## Textabschnitt
• • • • • • •

Eine nicht nur akademische Unterscheidung
Bei Delikten mit mehreren Beteiligten gibt es meistens eine Teilnahmeproblematik. Teilnehmer sind diejenigen, die nicht Täter iSd. §25 StGB sind. Eine Teilnahme ist deshalb grundsätzlich nur an Vorsatzdelikten möglich, nicht aber an Fahrlässigkeitsdelikten. Bei der Teilnahme wird jeder unabhängig von der Schuld der Anderen bestraft. Nach herrschender Meinung der akzessorietäts-orientierten Verursachungstheorie ist der Strafgrund der Teilnahme die Förderung bzw. Mitverursachung der Haupttat, denn auch der Teilnehmer verletze zumindest mittelbar das tatbestandlich geschützte Rechtsgut. Meistens ist dabei zu unterscheiden, ob eine Anstiftung oder eine Beihilfe vorgelegen hat.

• • • • • • •

## Verfügbare Daten
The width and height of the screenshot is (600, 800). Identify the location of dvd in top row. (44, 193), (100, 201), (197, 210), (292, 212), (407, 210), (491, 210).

• • • • • • •

## Worum es geht
Gib aus dem Textabschnitt zur strafrechtlichen Teilnahme den Wortlaut von „Eine nicht nur“ bis „Beihilfe vorgelegen hat.“ unverändert wieder.

## Schriftliche Antwort
Eine nicht nur akademische Unterscheidung
Bei Delikten mit mehreren Beteiligten gibt es meistens eine Teilnahmeproblematik. Teilnehmer sind diejenigen, die nicht Täter iSd. §25 StGB sind. Eine Teilnahme ist deshalb grundsätzlich nur an Vorsatzdelikten möglich, nicht aber an Fahrlässigkeitsdelikten. Bei der Teilnahme wird jeder unabhängig von der Schuld der Anderen bestraft. Nach herrschender Meinung der akzessorietäts-orientierten Verursachungstheorie ist der Strafgrund der Teilnahme die Förderung bzw. Mitverursachung der Haupttat, denn auch der Teilnehmer verletze zumindest mittelbar das tatbestandlich geschützte Rechtsgut. Meistens ist dabei zu unterscheiden, ob eine Anstiftung oder eine Beihilfe vorgelegen hat.